Self-Improving Pretraining: using post-trained models to pretrain better models

Self-Improving Pretraining (SIP) integrates reinforcement learning directly into the pretraining loop, using a strong post-trained model as a judge to improve quality, safety, and factuality of generated token sequences during pretraining itself.

Problem Statement

Current LLM safety and quality improvements rely on expensive post-training pipelines (fine-tuning, RLHF, alignment), but these cannot fully correct undesirable patterns baked in during pretraining. Addressing safety, factuality, and quality at the pretraining stage is crucial because core model behaviors are established then.
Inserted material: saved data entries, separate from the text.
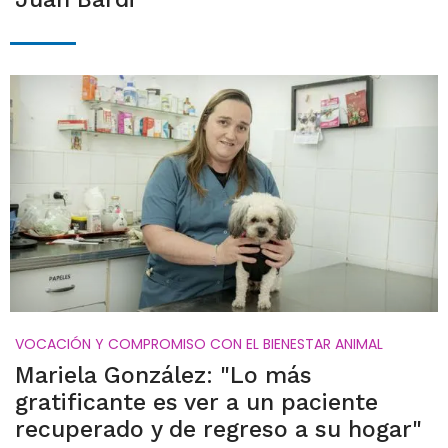
VOCACIÓN Y COMPROMISO CON EL BIENESTAR ANIMAL
Mariela González: "Lo más
gratificante es ver a un paciente
recuperado y de regreso a su hogar"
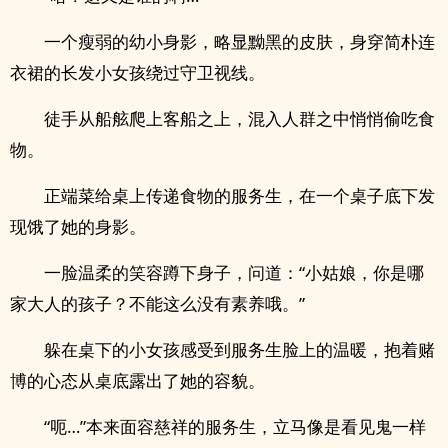
一个瘦弱的幼小身影，略显黝黑的皮肤，身穿简朴连
衣裙的长发小女孩绕过守卫视线。
徒手从船舷爬上客船之上，混入人群之中悄悄偷吃食
物。
正端菜给桌上传递食物的服务生，在一个桌子底下发
现饿了她的身影。
一脸温柔的笑容蹲下身子，问道：“小姑娘，你是哪
家大人的孩子？不能这么没有素养哦。”
躲在桌下的小女孩感受到服务生脸上的温暖，抱着赌
博的心态从桌底露出了她的容貌。
“呃…”本来面容慈祥的服务生，立马像是看见鬼一样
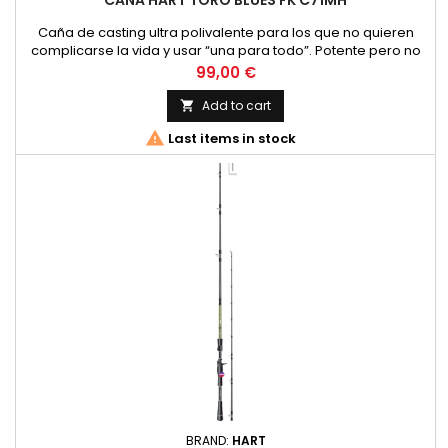
CAÑA HART TORO BLUES FK C71MH
Caña de casting ultra polivalente para los que no quieren
complicarse la vida y usar “una para todo”. Potente pero no
muy seca, ideal para pescar con rubber jigs, Texas, spinners,
Price
99,00 €
cranks… Blank tubular de carbono . Montada con anillas FUJI K
y portacarrete casting customizado en carbono C-40X.
Add to cart

Funda de tela. Longitud 7´1´2.16m Secciones 1 Accion MH...

Last items in stock
BRAND:
HART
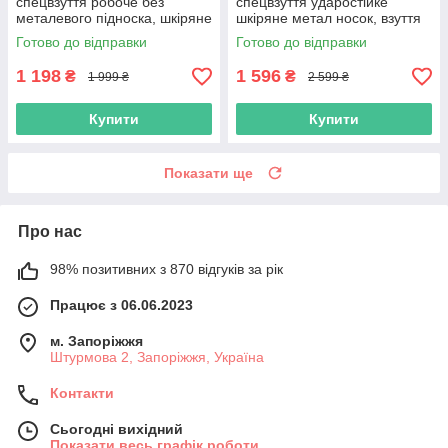
спецвзуття робоче без
спецвзуття ударостійке
металевого підноска, шкіряне
шкіряне метал носок, взуття
захисне повсякденне,
робоча польша
Готово до відправки
Готово до відправки
польша
1 198
1 596
₴
₴
1 999 ₴
2 599 ₴
Купити
Купити
Показати ще
Про нас
98% позитивних з 870 відгуків за рік
Працює з 06.06.2023
м. Запоріжжя
Штурмова 2, Запоріжжя, Україна
Контакти
Сьогодні вихідний
Показати весь графік роботи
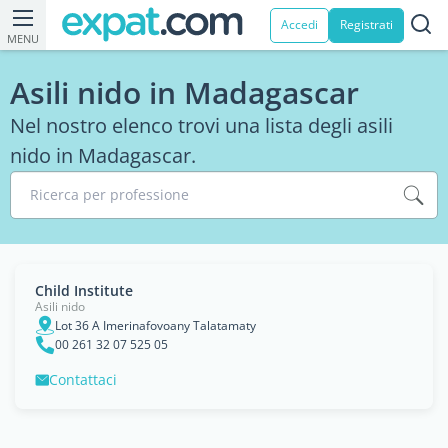
Accedi
Registrati
MENU
Asili nido in Madagascar
Nel nostro elenco trovi una lista degli asili
nido in Madagascar.
Ricerca per professione
Child Institute
Asili nido
Lot 36 A Imerinafovoany Talatamaty
00 261 32 07 525 05
Contattaci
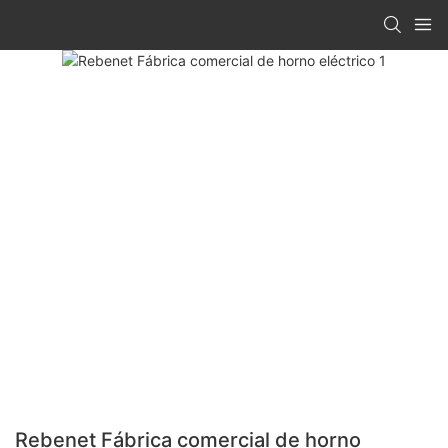
Rebenet Fábrica comercial de horno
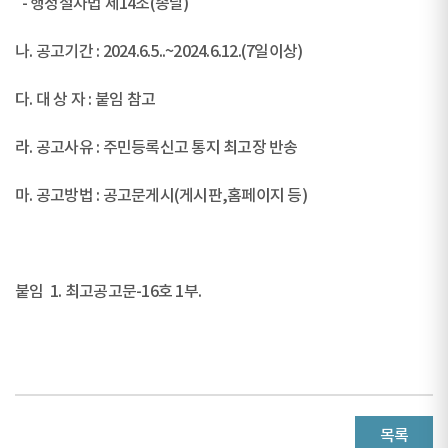
- 행정절차법 제14조(송달)
나. 공고기간 : 2024.6.5..~2024.6.12.(7일이상)
다. 대 상 자 : 붙임 참고
라. 공고사유 : 주민등록신고 통지 최고장 반송
마. 공고방법 : 공고문게시(게시판,홈페이지 등)
붙임 1. 최고공고문-16호 1부.
목록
Existing pretraining methods use static corpora without any online quality feedback, leaving models vulnerable to learning from low-quality or harmful text.

Key Novelty

First method to apply RL-based quality optimization directly during pretraining by streaming documents and optimizing the next K generated tokens at each training step
A curriculum-based hybrid reward mechanism that transitions from relying on original/rewritten suffixes early in training to rewarding model rollouts as the model improves
Use of a strong post-trained judge model to score candidate generations (rollouts, original suffix, rewritten suffix) for quality, safety, and factuality during pretraining

Evaluation Highlights

36.2% relative improvement in factuality and 18.5% relative improvement in safety over standard pretraining baselines
Up to 86.3% win rate improvement in overall generation quality compared to standard pretraining

Signal Assessment

8/10 Integrating RL-based quality feedback directly into pretraining is a significant architectural and methodological advance that challenges the conventional post-training-only alignment paradigm, with strong empirical gains in safety and factuality; however, computational overhead and scalability to frontier-scale models remain open questions.

Methodology

Stream pretraining documents and at each step generate multiple candidate continuations (rollouts, original suffix, rewritten suffix) for the next K tokens
A strong post-trained judge model scores each candidate on quality, safety, and factuality, providing RL reward signals to the model being pretrained
Apply a curriculum: early in training use original and rewritten suffixes as primary learning signal; as the model improves, shift toward rewarding high-quality model rollouts via RL, progressively bootstrapping self-improvement

System Components

Token-level RL during Pretraining

Applies reinforcement learning at the next-K-token prediction level during pretraining, optimizing each document chunk for quality rather than just next-token likelihood

Post-trained Judge Model

A strong, already-aligned LLM that evaluates candidate generations for factuality, safety, and overall quality, providing scalar reward signals

Rewritten Suffix Generator

Produces improved versions of original document continuations to serve as high-quality reference targets, especially useful early in training

Adaptive Curriculum

Controls the mixture of original, rewritten, and rollout-based learning signals over training time, transitioning from imitation to RL as model capability grows

Results

Metric/Benchmark	Standard Pretraining	Self-Improving Pretraining	Delta
Factuality	Baseline	+36.2% relative	+36.2% relative improvement
Safety	Baseline	+18.5% relative	+18.5% relative improvement
Overall Generation Quality (Win Rate)	Baseline	Up to 86.3% win rate	Up to +86.3% win rate improvement

Key Takeaways

Safety and factuality problems are better addressed at pretraining time rather than patched post-hoc; practitioners building new models from scratch should consider integrating quality feedback loops during pretraining
A strong post-trained judge model can serve as a scalable, reusable reward signal for pretraining, reducing the need for massive curated datasets while improving model quality
The curriculum approach (starting with supervised rewriting, transitioning to RL rollouts) provides a practical blueprint for stabilizing RL during the noisy, large-scale pretraining regime

Abstract

Ensuring safety, factuality and overall quality in the generations of large language models is a critical challenge, especially as these models are increasingly deployed in real-world applications. The prevailing approach to addressing these issues involves collecting expensive, carefully curated datasets and applying multiple stages of fine-tuning and alignment. However, even this complex pipeline cannot guarantee the correction of patterns learned during pretraining. Therefore, addressing these issues during pretraining is crucial, as it shapes a model's core behaviors and prevents unsafe or hallucinated outputs from becoming deeply embedded. To tackle this issue, we introduce a new pretraining method that streams documents and uses reinforcement learning (RL) to improve the next K generated tokens at each step. A strong, post-trained model judges candidate generations -- including model rollouts, the original suffix, and a rewritten suffix -- for quality, safety, and factuality. Early in training, the process relies on the original and rewritten suffixes; as the model improves, RL rewards high-quality rollouts. This approach builds higher quality, safer, and more factual models from the ground up. In experiments, our method gives 36.2% and 18.5% relative improvements over standard pretraining in terms of factuality and safety, and up to 86.3% win rate improvements in overall generation quality.